How to lie with statistics [9] - Darrell Huff
Chapter 9 - How to Statisticulate
"Statisticulate" is a term coined by the author to describe the deliberate misuse of statistics to mislead or deceive. The chapter explores various techniques and tricks employed to manipulate data and present it in a way that supports a desired narrative, often at the expense of accuracy and truthfulness.
Key points:
Percentages That Don't Add Up: This refers to the practice of using percentages in a misleading way. For example, a company might claim that its product is "50% better" than the competition, but fail to specify what it's better in terms of. Is it 50% more effective, 50% cheaper, or 50% more popular? The lack of context renders the percentage meaningless.
Spurious Accuracy: This involves presenting data with a level of precision that is not warranted by the underlying methodology or data collection process. For instance, reporting an average income of $45,321.47 suggests a degree of accuracy that is unlikely in income data, which is often rounded or estimated.

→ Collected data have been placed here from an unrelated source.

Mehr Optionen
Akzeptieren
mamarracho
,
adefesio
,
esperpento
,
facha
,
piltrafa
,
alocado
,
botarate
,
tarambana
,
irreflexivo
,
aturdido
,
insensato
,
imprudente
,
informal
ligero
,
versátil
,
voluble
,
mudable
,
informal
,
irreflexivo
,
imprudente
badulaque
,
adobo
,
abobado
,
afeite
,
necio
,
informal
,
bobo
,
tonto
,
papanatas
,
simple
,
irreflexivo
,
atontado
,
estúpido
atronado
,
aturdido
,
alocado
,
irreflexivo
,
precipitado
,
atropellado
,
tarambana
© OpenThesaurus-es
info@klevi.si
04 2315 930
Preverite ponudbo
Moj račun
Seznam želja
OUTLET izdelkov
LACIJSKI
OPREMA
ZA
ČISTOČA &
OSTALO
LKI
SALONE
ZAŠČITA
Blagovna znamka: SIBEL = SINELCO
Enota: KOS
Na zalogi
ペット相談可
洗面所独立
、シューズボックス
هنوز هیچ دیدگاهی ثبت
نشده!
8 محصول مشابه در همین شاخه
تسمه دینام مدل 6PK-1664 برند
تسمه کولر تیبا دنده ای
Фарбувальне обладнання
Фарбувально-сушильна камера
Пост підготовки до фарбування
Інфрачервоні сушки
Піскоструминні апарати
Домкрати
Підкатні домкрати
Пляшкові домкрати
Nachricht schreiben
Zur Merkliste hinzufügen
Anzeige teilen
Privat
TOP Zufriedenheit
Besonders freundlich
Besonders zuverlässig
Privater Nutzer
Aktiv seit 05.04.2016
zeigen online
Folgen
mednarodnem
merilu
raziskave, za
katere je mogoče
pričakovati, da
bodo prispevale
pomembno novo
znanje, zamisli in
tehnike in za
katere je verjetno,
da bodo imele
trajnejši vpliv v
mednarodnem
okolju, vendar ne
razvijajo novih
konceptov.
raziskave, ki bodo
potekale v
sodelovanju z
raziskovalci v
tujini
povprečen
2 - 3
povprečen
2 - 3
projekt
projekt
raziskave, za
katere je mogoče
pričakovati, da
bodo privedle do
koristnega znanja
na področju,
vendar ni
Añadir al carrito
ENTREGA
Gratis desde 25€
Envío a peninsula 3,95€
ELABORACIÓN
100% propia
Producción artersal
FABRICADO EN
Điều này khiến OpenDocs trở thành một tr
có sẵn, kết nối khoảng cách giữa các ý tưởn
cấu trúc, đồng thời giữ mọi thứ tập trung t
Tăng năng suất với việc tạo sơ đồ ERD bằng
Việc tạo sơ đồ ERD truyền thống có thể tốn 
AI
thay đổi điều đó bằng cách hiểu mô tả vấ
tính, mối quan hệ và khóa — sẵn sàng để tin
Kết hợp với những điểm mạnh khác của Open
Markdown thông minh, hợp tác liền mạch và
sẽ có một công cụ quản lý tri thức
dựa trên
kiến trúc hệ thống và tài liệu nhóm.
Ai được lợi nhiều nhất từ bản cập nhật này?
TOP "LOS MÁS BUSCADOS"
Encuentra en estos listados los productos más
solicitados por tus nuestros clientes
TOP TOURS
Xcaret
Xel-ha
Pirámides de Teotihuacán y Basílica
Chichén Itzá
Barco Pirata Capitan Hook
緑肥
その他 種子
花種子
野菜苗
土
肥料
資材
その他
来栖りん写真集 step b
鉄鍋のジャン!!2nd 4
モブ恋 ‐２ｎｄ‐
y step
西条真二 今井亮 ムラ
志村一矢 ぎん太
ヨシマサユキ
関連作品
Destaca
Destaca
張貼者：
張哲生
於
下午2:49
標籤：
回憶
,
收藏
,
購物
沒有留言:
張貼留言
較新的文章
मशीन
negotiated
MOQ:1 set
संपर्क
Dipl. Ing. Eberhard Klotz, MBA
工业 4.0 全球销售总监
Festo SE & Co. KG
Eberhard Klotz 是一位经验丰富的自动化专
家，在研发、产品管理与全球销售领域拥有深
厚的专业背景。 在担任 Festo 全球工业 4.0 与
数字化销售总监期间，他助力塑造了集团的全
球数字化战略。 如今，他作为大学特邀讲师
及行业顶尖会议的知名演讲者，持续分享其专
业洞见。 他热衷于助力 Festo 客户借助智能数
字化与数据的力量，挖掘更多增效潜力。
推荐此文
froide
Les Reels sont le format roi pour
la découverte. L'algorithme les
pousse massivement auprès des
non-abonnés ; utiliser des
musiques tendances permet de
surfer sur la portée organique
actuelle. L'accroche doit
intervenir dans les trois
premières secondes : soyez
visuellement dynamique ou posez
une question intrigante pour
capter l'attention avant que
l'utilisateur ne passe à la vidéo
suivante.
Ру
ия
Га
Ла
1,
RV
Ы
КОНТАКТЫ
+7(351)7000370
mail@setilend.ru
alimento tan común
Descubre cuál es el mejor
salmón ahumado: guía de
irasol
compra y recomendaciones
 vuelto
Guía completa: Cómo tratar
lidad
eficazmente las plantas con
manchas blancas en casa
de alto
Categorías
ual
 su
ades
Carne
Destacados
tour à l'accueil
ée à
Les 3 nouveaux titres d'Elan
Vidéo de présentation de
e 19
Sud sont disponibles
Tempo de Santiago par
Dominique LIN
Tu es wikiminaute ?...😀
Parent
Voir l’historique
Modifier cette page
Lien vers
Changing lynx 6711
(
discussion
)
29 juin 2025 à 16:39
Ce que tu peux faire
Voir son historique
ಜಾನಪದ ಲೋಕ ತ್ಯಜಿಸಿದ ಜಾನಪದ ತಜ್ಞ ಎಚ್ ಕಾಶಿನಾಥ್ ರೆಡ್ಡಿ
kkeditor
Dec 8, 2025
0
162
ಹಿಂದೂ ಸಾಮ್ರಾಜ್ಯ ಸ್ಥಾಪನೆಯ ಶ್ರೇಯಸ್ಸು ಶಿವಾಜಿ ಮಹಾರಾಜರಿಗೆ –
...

The Semiattached Figure: This technique involves using a statistic that is technically accurate but misleading due to its lack of context or relevance. For example, a toothpaste brand might claim that its product reduces cavities by 23%, but this figure might be based on a small or biased sample, or it might not be statistically significant.
The Well-Chosen Average: There are three main types of averages: mean, median, and mode. Each can paint a different picture of the data. A company might report its "average" salary as $75,000, but this could be the mean, which is skewed by a few high earners. The median or mode might be much lower and more representative of what most employees actually earn.
The Impressive Decimal: Adding decimals to a statistic can make it seem more precise and scientific, even if the underlying data is not very accurate. For example, a study might report a 100.4% improvement, which sounds impressive but could be statistically meaningless if the margin of error is high.
The Imaginary Baseline: Graphs can be manipulated to exaggerate or downplay trends by adjusting the baseline. For instance, a graph showing a sharp increase in sales might start at a non-zero baseline, making the growth appear more dramatic than it actually is.
Extrapolation: This involves projecting future trends based on past data, which can be misleading because it assumes that the past patterns will continue indefinitely. For example, predicting future stock prices based on past performance is risky because market conditions can change rapidly.
The Cautious Statement: This technique involves using vague or qualified language to make a claim seem more credible, even if there is little evidence to support it. For example, a politician might say, "Some experts believe..." to give the impression that their view is widely accepted, even if it's not.
The Misleading Correlation: Correlation does not equal causation. Just because two things happen at the same time or in a similar pattern doesn't mean one causes the other. For example, a study might find a correlation between ice cream sales and drowning deaths, but this doesn't mean eating ice cream causes drowning. Both could be influenced by a third factor, like hot weather.
The Unmentioned Error: All data collection and analysis involves some degree of error. Failing to acknowledge this error can mislead the audience. For example, a poll might report a candidate's approval rating as 55%, but fail to mention the margin of error, which could be +/- 5%, meaning the actual rating could be anywhere from 50% to 60%.